The brain "knows" each pixel of this image corresponds
a source direction. It decodes the image and lets you
perceive the original objects in these directions.

A: If you started a fire in the dark, with objects all around you, you would see them if the flame emits with some reasonably good intensity. The less intense the fire you start is, the less you see around, because lesser photons reflect off those objects and hit your eyes. 
After all, light did come from somewhere specific, which is the source, and thus you see it because there are more number of photons entering your eye from that, than those that are reflected off from other objects (the intensity due to the reflected photons decreases with distance).
A: the photons leaving some hot object in a vacuum (like the sun) do not scatter off each other as they stream away from that object. This means that the rays of light reaching your eye come straight from that object, and to your eye this means that the hot object appears "contained". 
Furthermore, if the hot object is surrounded by air, those photons stream straight through the air because they are not significantly scattered by air molecules in their way. This means that once again, the rays of light reaching your eye come straight from that object, and to your eye this means that the hot object is "contained". 
A: Regarding the question: does a photon contain information? The answer is no. Foregoing polarization, when you observed a photon, it has 3 pieces of information as encoded in its wave vector:
$$ k^{\mu}=(\omega/c, \vec k) $$
with the constraint:
$$k^{\mu}k_{\mu}\equiv \frac{\omega^2}{c^2}-||\vec k||^2=0 $$
Since your frame of reference isn't special, any Lorentz transform of that photon:
$$k^{\mu'}=\Lambda^{\mu}_{\ \nu}k^{\nu}$$
is equally valid, and with that transform, you can make pretty much any frequency or direction you want.
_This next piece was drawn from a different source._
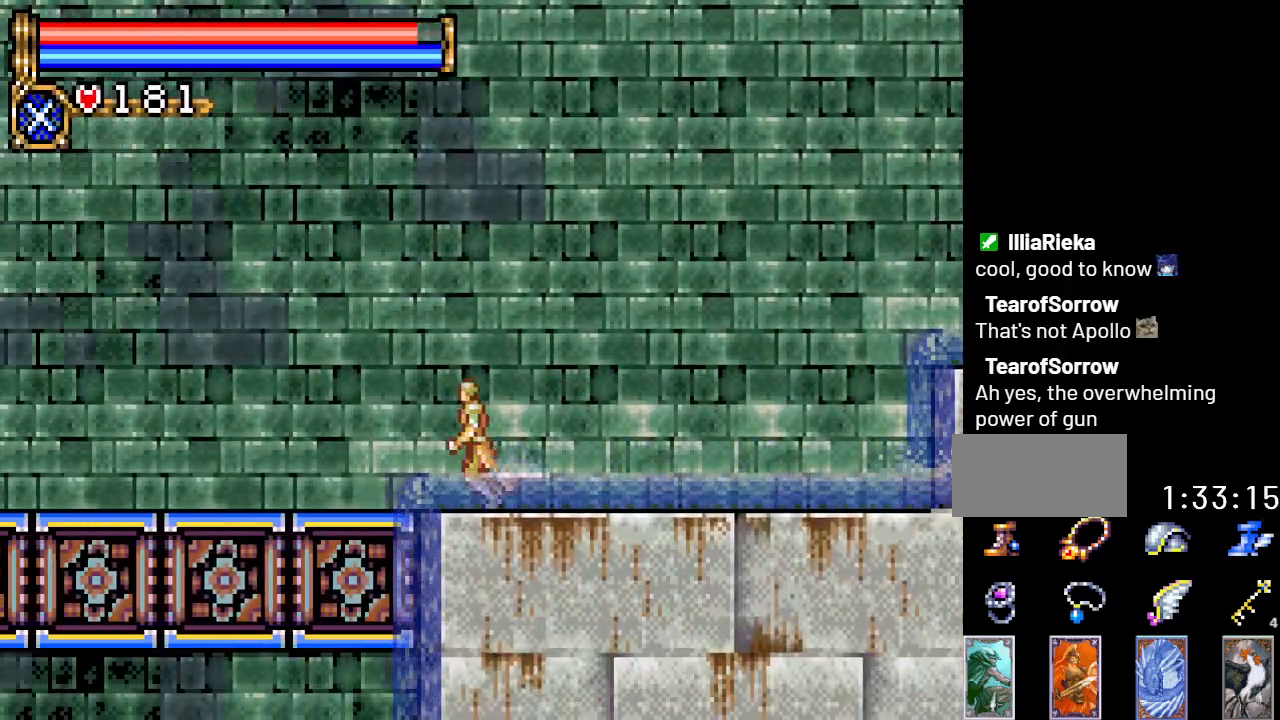
{"buttons": ["DPAD_LEFT"], "events": []}
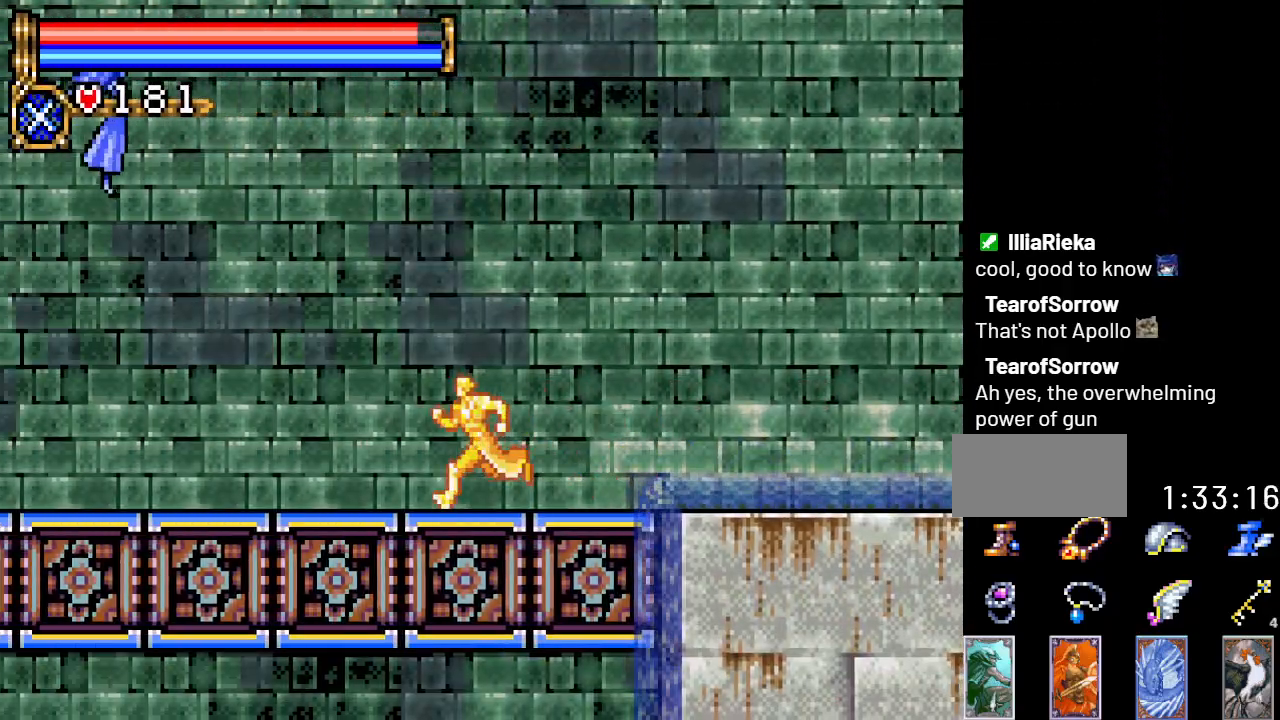
{"buttons": ["DPAD_LEFT"], "events": []}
Now there will be objections: but there is a natural rest frame, the frame of the source. This is human bias creeping in. Once it is emitted, the source is irrelevant. Any statement about the source is a physical model that may or may not be applicable. Moreover, thanks to Doppler broadening and inherent line widths, you can never know the rest frame of the parent atom (say if it's an apparent Balmer line photon) exactly. You can never know if that one photon is a signal photon, or a background photon--from a different source, that has scattered into your detector.
Now with many photons you can form an image of the source and get some idea (an image, even), but that information is not in a single photon.